In view of the potential depressing effect on the central nervous system, caution should be exercised when prescribing the drug Zodak^® children under the age of 1 year with the following risk factors for sudden infant death syndrome, such as (but not limited to this list):

- sleep apnea syndrome or sudden infant death syndrome of infants in a brother or sister;

- mother abuse of drugs or smoking during pregnancy ;

- young age of the mother (19 years and younger) ;

- abuse of smoking of a nanny caring for a child (one pack of cigarettes per day or more) ;

- children who regularly fall asleep face down and who are not laid on their backs ;

- premature (gestational age less than 37 weeks) or children born with insufficient body weight (below the 10th percentile from gestational age) ;

- joint use of drugs that have an oppressive effect on the central nervous system. The drug includes methylparabenzene and propyl parabenzene, which can cause allergic reactions, including.h. slow type.

In patients with spinal cord damage, prostate hyperplasia, and also in the presence of other predisposing factors, caution is required to delay urine, t.to. cetirizin can increase the risk of urine retardation. It was recommended to be careful when using cetyrizin simultaneously with alcohol, although there was no clinically significant interaction with alcohol in therapeutic doses (at a blood alcohol concentration of 0.5 g / l). Care should be observed in patients with epilepsy and increased convulsive readiness.

A 3-day washing period is recommended before the appointment of allergological samples due to the fact that blockers N₁histamina receptors inhibit the development of skin allergic reactions.

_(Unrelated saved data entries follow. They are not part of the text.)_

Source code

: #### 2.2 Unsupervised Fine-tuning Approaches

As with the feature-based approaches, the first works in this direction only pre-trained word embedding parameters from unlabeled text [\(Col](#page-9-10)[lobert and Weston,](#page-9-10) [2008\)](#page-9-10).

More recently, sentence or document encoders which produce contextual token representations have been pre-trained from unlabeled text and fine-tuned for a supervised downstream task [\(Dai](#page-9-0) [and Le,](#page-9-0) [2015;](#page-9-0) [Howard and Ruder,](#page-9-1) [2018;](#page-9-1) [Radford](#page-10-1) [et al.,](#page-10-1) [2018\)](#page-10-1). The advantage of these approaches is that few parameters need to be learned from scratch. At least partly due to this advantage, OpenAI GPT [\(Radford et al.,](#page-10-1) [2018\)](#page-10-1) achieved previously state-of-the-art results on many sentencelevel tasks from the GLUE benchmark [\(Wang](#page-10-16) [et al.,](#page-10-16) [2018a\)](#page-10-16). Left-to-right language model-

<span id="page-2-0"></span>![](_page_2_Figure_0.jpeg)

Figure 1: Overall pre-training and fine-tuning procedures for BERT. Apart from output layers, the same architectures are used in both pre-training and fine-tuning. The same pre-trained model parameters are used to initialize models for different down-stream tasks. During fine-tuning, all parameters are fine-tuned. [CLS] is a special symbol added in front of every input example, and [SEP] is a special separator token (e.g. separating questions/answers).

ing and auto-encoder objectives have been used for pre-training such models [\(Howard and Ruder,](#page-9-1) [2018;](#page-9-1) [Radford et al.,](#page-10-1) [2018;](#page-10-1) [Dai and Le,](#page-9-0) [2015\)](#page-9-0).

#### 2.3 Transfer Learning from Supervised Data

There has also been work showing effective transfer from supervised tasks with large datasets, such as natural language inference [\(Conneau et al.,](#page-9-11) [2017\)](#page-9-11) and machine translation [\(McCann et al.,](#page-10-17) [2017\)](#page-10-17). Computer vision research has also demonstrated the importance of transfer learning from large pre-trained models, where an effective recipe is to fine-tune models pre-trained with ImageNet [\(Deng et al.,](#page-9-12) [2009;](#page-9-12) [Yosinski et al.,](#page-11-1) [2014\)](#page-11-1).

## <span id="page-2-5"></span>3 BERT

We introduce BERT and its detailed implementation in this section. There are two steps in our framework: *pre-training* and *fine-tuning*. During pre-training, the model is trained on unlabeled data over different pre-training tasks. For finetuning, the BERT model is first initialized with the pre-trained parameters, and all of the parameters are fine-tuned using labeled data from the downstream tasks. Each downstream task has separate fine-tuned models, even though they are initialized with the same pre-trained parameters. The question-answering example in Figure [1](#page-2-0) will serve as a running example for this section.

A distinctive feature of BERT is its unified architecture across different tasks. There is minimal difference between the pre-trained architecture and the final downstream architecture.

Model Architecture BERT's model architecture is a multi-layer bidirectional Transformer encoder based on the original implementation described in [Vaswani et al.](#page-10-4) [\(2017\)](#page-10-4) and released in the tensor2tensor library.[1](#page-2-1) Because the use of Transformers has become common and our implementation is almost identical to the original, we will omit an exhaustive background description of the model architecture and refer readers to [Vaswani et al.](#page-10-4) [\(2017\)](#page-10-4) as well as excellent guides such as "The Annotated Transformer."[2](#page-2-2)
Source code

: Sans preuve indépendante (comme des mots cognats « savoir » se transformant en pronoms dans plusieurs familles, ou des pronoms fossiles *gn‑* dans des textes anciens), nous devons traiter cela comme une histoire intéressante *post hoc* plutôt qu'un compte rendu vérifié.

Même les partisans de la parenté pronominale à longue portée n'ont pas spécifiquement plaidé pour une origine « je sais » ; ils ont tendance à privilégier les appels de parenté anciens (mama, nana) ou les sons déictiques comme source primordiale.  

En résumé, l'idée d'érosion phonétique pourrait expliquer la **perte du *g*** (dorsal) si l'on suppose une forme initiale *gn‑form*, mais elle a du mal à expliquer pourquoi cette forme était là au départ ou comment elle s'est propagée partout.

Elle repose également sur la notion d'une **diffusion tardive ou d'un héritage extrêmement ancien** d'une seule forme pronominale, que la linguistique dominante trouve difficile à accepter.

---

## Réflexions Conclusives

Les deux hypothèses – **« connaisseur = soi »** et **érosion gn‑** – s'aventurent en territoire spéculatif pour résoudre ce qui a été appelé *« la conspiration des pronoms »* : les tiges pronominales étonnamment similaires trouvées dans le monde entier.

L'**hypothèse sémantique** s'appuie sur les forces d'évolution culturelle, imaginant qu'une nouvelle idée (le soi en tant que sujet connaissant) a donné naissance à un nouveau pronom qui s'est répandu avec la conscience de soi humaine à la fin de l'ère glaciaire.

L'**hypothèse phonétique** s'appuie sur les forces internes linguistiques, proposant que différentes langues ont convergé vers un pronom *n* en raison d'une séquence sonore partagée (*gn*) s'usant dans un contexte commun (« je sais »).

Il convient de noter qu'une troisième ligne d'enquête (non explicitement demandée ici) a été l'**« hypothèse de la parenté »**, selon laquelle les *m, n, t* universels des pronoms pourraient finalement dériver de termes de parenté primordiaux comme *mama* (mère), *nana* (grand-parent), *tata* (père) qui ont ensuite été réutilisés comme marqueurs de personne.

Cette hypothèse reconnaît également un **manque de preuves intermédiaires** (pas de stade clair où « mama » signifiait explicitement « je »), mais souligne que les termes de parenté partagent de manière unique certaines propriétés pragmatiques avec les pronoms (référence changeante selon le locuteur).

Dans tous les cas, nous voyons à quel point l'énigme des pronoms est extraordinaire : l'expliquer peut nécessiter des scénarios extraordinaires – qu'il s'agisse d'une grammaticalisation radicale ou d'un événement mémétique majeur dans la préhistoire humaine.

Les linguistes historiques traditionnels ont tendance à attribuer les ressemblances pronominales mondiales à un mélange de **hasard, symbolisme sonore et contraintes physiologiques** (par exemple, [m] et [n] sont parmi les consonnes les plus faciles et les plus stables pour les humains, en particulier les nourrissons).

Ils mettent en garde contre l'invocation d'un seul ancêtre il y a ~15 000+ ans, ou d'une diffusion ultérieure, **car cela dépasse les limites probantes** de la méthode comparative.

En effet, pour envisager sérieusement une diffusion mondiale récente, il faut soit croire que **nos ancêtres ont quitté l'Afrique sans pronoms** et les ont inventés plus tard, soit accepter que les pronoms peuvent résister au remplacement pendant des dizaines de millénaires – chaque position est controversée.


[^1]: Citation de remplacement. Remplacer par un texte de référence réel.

Impact on the ability to drive vehicles and work with mechanisms. In an objective assessment of the ability to drive vehicles and work with mechanisms, no undesirable phenomena were reliably detected when using the Zodak drug^® in recommended doses. However, it is advisable for patients with manifestations of drowsiness against the background of taking the drug during treatment to refrain from driving, engaging in potentially dangerous activities or managing mechanisms that require increased attention and speed of psychomotor reactions.

• H10.1 Acute atopic conjunctivitis
• J30 Vasomotor and allergic rhinitis
• J30.1 Allergic rhinitis caused by pollen of plants
• L29 Zud
• L30.9 Unspecified dermatitis
• L50 Hives
• L50.1 Idiopathic urticaria
• T78.3 Angioneurotic edema

Drops : transparent, from colorless to light yellow.